### RECORDS PROVIDED
· · · · · · ·

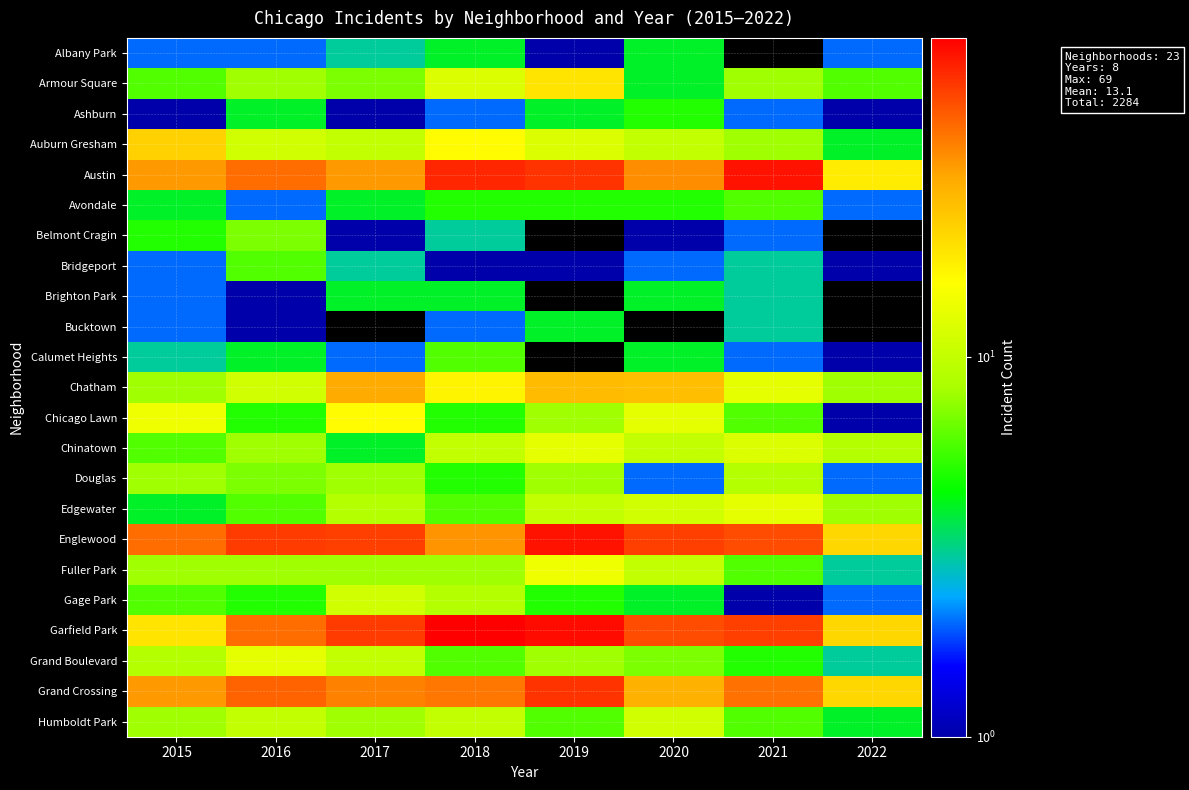

What is the difference between the second highest and second lowest values in the Austin series?

25.0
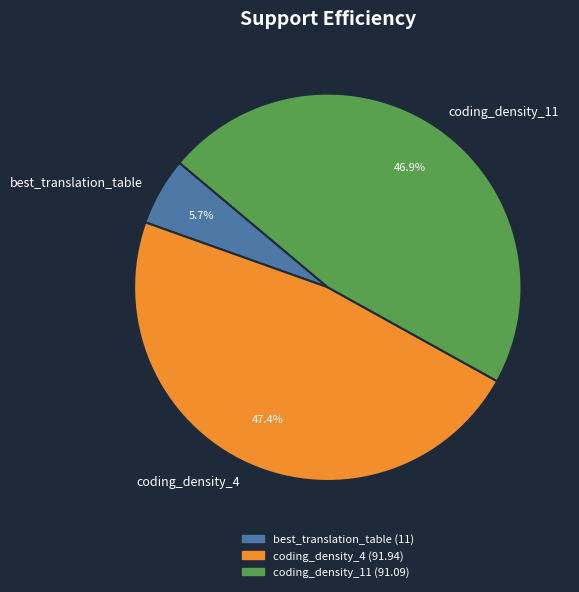

To the nearest percent, what is the average slice percentage?

33%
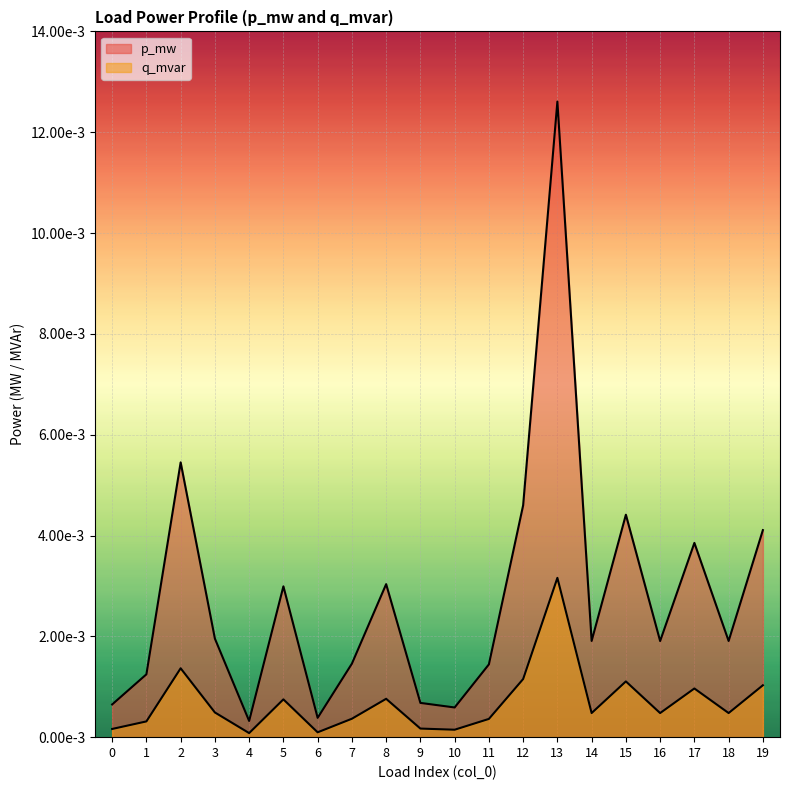

True or false: p_mw has a value of 0.0 at 8.

False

· · · · · · ·

### AIM OF THE TASK
Convert all the records above into a JSON list of strings, one string per line, leaving out blank lines and the pictures.

### OUTPUT FOR THIS EXERCISE
[
  "What is the difference between the second highest and second lowest values in the Austin series?",
  "25.0",
  "To the nearest percent, what is the average slice percentage?",
  "33%",
  "True or false: p_mw has a value of 0.0 at 8.",
  "False"
]